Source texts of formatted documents
=== Begin Enclosure ===
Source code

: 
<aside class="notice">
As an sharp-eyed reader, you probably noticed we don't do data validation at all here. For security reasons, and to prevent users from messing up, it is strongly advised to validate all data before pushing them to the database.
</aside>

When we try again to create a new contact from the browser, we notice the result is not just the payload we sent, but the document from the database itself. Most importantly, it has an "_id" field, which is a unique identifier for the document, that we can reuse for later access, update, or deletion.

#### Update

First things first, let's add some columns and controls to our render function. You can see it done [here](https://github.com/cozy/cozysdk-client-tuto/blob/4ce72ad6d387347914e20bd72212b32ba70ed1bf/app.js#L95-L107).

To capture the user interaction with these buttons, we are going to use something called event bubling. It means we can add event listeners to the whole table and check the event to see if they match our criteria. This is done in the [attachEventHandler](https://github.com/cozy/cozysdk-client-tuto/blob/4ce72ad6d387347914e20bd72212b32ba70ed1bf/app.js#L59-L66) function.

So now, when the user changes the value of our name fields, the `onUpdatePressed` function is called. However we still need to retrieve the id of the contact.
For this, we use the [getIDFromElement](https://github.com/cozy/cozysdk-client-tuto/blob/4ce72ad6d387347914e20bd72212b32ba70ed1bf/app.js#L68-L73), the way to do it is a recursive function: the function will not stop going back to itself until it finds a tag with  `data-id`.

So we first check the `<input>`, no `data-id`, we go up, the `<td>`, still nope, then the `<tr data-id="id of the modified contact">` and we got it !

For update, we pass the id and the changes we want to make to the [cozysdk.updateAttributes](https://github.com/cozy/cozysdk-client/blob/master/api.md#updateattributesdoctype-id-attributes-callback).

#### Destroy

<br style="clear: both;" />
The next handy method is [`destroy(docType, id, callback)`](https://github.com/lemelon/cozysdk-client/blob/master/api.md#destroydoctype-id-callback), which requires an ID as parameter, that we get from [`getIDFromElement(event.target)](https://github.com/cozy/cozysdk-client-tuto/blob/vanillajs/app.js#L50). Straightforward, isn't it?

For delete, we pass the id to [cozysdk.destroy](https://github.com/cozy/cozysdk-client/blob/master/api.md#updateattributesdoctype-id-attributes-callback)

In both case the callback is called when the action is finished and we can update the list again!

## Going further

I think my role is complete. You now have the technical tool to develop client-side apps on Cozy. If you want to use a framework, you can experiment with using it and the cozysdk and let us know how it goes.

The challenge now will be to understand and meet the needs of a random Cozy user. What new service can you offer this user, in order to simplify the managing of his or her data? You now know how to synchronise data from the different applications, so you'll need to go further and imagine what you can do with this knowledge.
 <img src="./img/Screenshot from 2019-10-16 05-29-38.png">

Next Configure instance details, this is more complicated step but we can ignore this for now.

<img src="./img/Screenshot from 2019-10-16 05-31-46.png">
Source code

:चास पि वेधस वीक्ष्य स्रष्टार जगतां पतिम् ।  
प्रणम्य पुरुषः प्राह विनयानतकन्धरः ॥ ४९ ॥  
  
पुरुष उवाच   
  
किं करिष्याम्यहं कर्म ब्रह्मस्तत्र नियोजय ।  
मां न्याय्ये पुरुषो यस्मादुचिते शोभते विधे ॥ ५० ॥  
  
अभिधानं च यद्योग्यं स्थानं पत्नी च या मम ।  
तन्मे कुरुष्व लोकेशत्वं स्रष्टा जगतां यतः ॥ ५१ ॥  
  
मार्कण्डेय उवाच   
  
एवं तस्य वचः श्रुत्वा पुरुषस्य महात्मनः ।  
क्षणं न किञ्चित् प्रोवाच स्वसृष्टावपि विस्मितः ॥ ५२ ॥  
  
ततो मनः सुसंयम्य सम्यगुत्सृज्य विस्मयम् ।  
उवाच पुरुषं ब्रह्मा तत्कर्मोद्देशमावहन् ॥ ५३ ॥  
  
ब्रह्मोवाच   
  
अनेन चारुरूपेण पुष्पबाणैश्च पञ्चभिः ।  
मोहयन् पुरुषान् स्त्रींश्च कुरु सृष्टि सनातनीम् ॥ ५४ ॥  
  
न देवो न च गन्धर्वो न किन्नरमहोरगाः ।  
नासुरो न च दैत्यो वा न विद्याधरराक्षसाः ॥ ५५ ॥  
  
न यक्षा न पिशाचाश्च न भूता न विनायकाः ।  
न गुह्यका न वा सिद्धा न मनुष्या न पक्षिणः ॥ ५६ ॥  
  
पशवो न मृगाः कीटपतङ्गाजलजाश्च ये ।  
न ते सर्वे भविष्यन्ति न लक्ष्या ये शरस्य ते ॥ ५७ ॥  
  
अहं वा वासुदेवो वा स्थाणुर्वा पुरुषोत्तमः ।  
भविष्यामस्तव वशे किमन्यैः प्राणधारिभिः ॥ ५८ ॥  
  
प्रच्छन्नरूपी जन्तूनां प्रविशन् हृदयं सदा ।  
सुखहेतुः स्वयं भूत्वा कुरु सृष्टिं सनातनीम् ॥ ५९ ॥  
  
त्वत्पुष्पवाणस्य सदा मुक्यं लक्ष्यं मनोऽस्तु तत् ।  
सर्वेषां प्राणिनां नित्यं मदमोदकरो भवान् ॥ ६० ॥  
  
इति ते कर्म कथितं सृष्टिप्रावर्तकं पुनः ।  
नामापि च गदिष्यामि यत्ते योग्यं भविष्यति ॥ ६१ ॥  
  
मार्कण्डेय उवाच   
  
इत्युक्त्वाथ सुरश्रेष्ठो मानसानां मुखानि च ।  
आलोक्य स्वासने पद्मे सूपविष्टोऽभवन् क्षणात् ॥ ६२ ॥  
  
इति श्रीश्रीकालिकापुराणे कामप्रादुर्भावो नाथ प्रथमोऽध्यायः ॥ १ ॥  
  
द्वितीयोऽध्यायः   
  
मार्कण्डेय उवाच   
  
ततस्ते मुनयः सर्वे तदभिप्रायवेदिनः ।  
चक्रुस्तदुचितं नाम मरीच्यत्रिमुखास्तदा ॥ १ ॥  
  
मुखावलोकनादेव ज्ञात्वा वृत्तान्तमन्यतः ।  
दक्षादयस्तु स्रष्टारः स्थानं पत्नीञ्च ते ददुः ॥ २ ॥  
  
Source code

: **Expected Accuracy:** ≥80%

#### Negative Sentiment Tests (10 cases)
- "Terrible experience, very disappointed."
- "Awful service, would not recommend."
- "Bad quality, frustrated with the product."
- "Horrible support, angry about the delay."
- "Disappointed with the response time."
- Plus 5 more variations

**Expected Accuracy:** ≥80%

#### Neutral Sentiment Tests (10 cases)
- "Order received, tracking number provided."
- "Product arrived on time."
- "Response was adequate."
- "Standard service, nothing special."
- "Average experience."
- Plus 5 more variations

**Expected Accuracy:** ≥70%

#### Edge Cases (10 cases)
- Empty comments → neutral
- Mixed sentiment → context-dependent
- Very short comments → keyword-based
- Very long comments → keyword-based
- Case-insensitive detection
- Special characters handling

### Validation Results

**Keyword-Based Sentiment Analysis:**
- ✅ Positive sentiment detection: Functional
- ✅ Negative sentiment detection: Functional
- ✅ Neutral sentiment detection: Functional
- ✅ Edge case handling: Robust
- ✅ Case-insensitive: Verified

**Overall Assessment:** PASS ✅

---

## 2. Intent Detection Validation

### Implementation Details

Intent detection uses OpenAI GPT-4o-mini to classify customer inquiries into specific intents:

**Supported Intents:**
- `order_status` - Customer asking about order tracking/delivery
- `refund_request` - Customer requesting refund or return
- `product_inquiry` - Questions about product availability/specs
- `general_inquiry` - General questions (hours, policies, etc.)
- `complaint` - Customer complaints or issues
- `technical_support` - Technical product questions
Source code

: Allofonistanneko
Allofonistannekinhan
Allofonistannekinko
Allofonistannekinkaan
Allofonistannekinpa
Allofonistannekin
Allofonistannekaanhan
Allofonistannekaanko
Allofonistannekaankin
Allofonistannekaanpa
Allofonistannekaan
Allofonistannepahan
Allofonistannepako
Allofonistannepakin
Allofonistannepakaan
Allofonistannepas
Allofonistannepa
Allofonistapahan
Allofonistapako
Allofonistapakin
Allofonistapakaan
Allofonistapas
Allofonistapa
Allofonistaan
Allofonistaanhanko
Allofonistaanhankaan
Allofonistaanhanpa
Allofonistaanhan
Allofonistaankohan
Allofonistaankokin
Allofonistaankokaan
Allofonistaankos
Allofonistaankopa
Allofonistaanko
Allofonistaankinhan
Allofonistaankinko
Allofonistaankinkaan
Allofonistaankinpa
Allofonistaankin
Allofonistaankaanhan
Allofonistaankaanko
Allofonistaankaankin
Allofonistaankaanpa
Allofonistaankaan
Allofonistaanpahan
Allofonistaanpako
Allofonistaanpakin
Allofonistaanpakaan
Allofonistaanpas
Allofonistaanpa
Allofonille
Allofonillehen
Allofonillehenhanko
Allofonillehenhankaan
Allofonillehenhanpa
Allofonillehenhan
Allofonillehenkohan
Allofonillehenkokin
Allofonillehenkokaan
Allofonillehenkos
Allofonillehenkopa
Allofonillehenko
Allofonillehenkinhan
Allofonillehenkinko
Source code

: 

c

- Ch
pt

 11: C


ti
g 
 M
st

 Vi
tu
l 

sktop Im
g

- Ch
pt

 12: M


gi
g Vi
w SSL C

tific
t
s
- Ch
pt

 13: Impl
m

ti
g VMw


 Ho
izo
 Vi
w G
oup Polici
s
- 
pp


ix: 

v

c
=== End Enclosure ===
▸ **PROBLEM TO SOLVE**
Transcribe the records above from the line holding "किं करिष्याम्यहं कर्म ब्रह्मस्तत्र नियोजय ।" down to the line holding "अनेन चारुरूपेण पुष्पबाणैश्च पञ्चभिः ।", inclusive, without adding anything.

▸ **RESPONSE**
किं करिष्याम्यहं कर्म ब्रह्मस्तत्र नियोजय ।  
मां न्याय्ये पुरुषो यस्मादुचिते शोभते विधे ॥ ५० ॥  
  
अभिधानं च यद्योग्यं स्थानं पत्नी च या मम ।  
तन्मे कुरुष्व लोकेशत्वं स्रष्टा जगतां यतः ॥ ५१ ॥  
  
मार्कण्डेय उवाच   
  
एवं तस्य वचः श्रुत्वा पुरुषस्य महात्मनः ।  
क्षणं न किञ्चित् प्रोवाच स्वसृष्टावपि विस्मितः ॥ ५२ ॥  
  
ततो मनः सुसंयम्य सम्यगुत्सृज्य विस्मयम् ।  
उवाच पुरुषं ब्रह्मा तत्कर्मोद्देशमावहन् ॥ ५३ ॥  
  
ब्रह्मोवाच   
  
अनेन चारुरूपेण पुष्पबाणैश्च पञ्चभिः ।  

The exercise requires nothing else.